● Dataset records
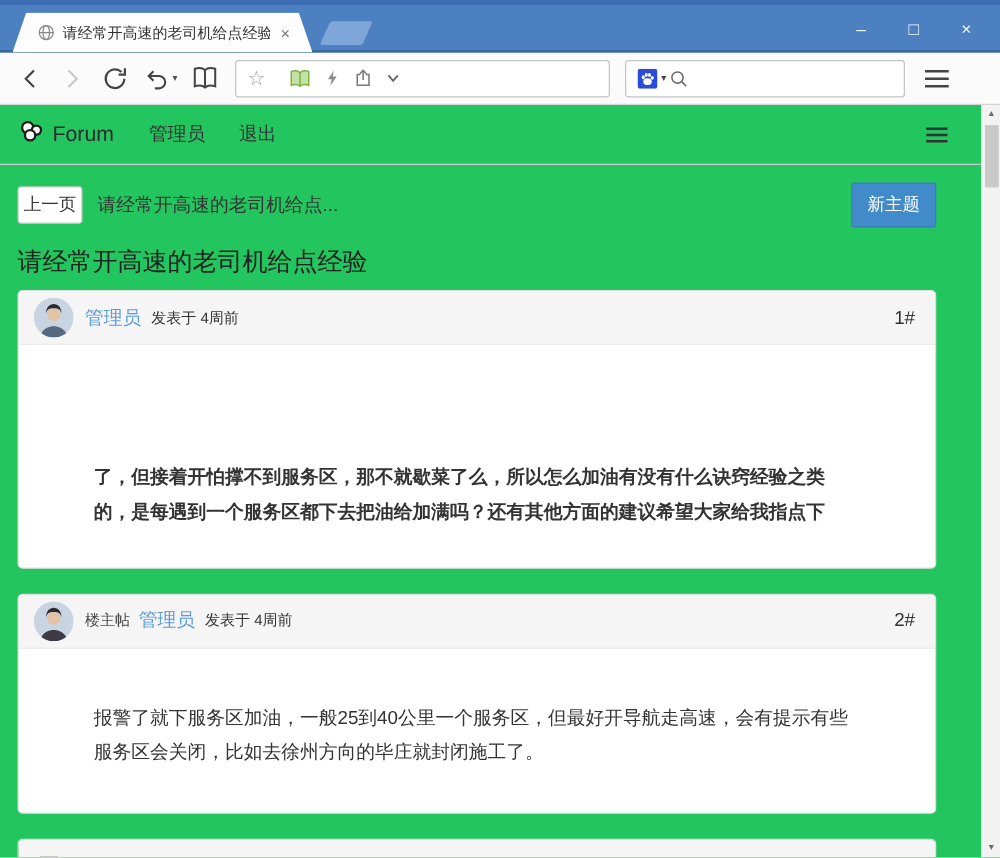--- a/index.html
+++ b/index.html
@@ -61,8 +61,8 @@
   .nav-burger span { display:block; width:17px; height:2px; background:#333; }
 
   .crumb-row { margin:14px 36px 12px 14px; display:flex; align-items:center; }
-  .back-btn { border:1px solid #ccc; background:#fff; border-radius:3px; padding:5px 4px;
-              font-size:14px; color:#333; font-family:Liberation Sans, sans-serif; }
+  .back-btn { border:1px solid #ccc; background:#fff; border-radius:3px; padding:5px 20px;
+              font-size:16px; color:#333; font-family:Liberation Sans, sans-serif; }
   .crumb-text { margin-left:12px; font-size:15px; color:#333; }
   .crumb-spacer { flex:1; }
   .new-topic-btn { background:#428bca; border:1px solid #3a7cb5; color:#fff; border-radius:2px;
* * *
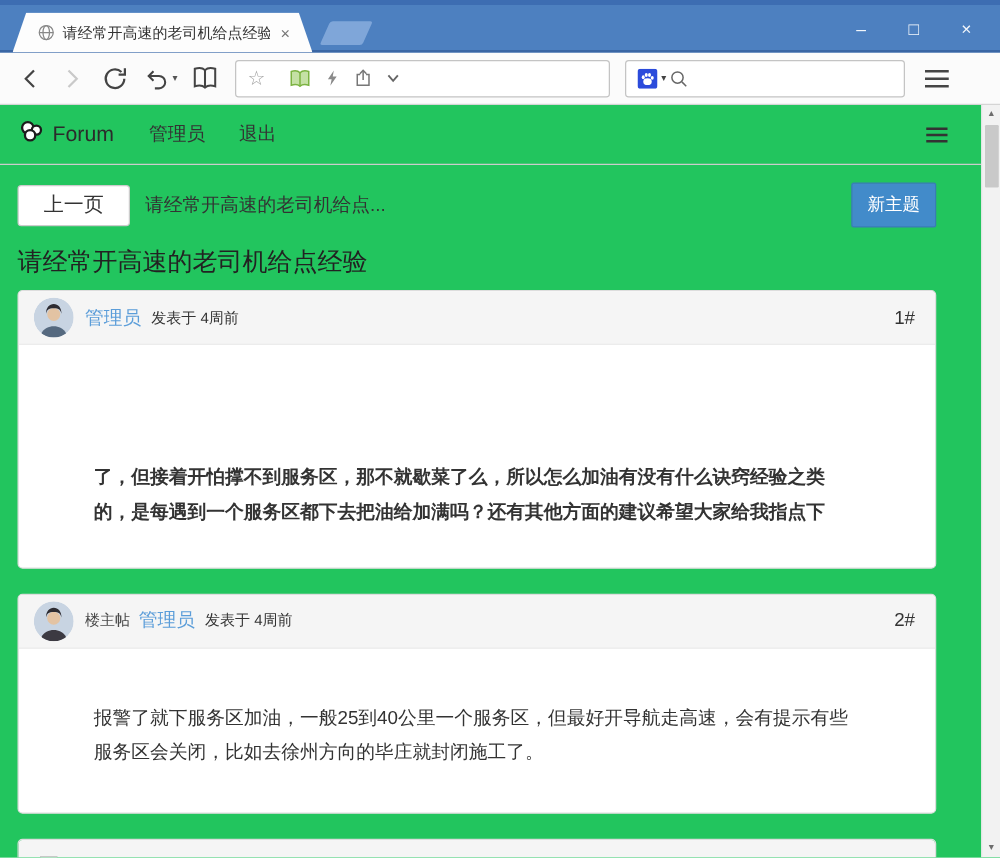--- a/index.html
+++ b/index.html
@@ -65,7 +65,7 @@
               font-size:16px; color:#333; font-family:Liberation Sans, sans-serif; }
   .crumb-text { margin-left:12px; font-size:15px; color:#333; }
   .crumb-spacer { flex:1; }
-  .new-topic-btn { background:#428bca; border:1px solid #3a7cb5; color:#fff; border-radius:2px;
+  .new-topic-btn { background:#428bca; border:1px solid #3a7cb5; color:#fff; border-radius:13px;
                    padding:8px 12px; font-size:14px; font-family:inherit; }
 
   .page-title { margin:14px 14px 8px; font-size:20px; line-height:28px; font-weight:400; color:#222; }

● DIRECTIVE
Which lines of the records above contain the word "margin"? Show each of them.

● ANSWER TO THIS TASK
   .crumb-row { margin:14px 36px 12px 14px; display:flex; align-items:center; }
   .crumb-text { margin-left:12px; font-size:15px; color:#333; }
   .crumb-text { margin-left:12px; font-size:15px; color:#333; }
   .page-title { margin:14px 14px 8px; font-size:20px; line-height:28px; font-weight:400; color:#222; }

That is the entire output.